§ **Job item**
Report every line of the items below that contains the word "shown", copying each such line in full. Only matches with the same capitalization count.

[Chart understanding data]
+---+
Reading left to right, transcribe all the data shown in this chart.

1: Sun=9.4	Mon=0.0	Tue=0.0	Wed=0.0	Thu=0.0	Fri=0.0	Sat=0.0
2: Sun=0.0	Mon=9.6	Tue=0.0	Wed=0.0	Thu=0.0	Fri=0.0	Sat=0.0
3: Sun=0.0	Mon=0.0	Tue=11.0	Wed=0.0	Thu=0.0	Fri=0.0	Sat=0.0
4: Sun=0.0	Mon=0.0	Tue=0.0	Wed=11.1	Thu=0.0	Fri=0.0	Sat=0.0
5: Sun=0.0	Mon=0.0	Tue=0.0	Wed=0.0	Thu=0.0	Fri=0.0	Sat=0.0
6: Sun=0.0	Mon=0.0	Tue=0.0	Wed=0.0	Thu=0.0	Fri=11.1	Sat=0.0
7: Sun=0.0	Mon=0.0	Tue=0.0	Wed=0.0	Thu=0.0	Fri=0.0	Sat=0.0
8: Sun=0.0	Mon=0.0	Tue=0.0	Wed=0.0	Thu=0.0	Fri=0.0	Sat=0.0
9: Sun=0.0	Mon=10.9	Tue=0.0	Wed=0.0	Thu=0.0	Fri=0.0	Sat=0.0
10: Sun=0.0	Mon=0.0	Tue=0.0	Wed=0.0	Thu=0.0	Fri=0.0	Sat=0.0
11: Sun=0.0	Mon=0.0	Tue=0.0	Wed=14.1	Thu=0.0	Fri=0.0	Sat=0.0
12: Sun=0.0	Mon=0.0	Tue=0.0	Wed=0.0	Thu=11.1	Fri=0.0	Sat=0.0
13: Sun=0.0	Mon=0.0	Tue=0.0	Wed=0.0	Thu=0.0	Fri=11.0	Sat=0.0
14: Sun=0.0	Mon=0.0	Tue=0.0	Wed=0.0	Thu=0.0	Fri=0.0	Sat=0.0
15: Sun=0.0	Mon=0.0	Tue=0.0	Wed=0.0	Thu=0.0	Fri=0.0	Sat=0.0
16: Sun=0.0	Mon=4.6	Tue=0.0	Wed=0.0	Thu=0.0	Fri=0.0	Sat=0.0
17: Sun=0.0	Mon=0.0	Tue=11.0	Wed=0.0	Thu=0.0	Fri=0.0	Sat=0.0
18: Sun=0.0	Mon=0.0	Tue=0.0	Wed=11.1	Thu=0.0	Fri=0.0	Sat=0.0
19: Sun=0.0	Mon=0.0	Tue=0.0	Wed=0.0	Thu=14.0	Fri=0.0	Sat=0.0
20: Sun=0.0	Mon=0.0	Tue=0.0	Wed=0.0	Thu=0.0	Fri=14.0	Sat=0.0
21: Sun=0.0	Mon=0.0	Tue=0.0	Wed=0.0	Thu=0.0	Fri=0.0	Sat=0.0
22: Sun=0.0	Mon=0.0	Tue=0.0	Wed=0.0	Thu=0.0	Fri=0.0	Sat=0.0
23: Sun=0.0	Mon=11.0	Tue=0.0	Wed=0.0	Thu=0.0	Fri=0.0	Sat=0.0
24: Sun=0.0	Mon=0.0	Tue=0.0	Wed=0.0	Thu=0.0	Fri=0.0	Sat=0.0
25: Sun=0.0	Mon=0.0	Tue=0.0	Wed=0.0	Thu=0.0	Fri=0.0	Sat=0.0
+---+
§ **Exercise solution**
Reading left to right, transcribe all the data shown in this chart.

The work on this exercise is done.